Last one from me today is titled "Up Around The Bend".I am always surprised with just how much faith we put into man made structures sometimes. These spindly and rusting metal frames hold up a track that supports a small roller coaster ride on the end of Brighton Pier on the south coast of England. They themselves stand on reinforced wooden planking that forms the deck of the pier.
The deck of the pier is supported by huge iron "legs" and struts that were built in the 1800's and are encrusted with mussels and seaweed and are under constant bombardment from the sea. So what we end up with is a tower of different constructions built over a huge period of time on which we are only happy to hurtle around on at speed, negotiating tight bends and looping the loop . If you ask me that's all a little bit crazy!

All Photography © Justin Hill

Sunday, 16 September 2012

A Slippery Shot, A Classic Design & A Door

"Alien Landscape" is my first image for today. This was shot out on the slippery rocks at Cuckmere Haven in Sussex on the South Coast of England. As you follow the cliff face into the distance you can see it dip revealing the grass as it starts to rise up again towards Beachy Head at Eastbourne. That dip is Birling Gap, another beauty spot and highly scenic area. If you get your timing right you can walk along the beach from Cuckmere to Birling Gap when the tide is out. It's not something that i'd like to try, if timing is wrong it's then a race against time to get there before the sea rises and starts to hammer away at the chalk wall of the cliffs. The slip slide back to the pebble beach was equally as treacherous after I'd grabbed this shot!

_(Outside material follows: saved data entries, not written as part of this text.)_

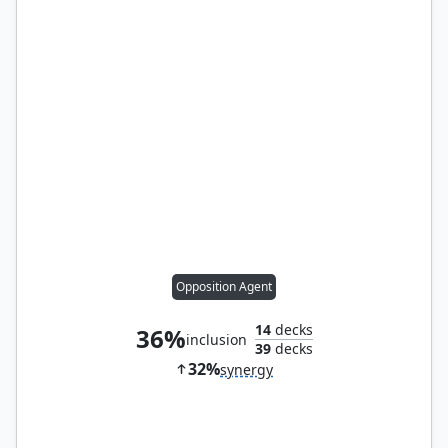
Opposition Agent
14
decks
36%
inclusion
39
decks
32%
synergy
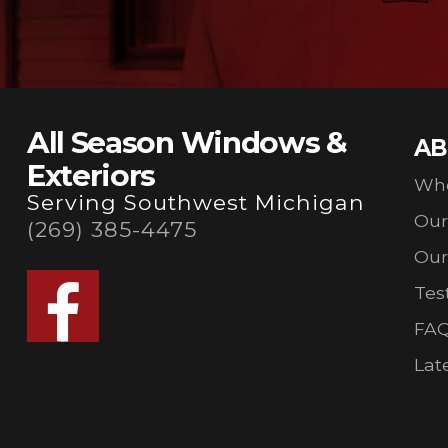
All Season Windows &
AB
Exteriors
Wh
Serving Southwest Michigan
Ou
(269) 385-4475
Our
Tes
FA
Lat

"St John the Baptist" is image number two.This Roman Catholic Church stands proud in a very nondescript road in Kemptown in Brighton (England). It was the first Roman Catholic church built in Brighton after restrictions on Catholic worship were removed by the process of Catholic Emancipation in the early 19th century. It was consecrated on 7 July 1835 and opened on 9 July 1835. Maria Fitzherbert (a twice-widowed Catholic who began a relationship with the Prince Regent and secretly married him in 1785) died in 1837 and was buried at the church. A memorial stone and sculpture were placed in the nave.

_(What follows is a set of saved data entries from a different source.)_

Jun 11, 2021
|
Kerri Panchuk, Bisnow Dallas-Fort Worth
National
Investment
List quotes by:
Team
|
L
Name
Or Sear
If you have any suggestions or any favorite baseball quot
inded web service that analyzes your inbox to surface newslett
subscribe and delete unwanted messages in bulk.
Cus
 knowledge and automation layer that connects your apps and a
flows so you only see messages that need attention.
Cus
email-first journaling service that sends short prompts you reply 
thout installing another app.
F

Last image for today is called "Porte". An unusual looking door with a rather nautical feel to it. Hardly surprising really as this is the door to Shoreham Lifeboat station on the south coast of England. I like this image as it's full of shapes, curves and lines and divides itself up neatly so it's pleasing to the eye. The rule of thirds is a rule that I try to break but often and unwittingly seem to adhere too. At the time of capturing the shot I simply made sure the door was as central as possible and grabbed the image. It was only once I got back and started the processing procedure that I noticed just how balanced everything was.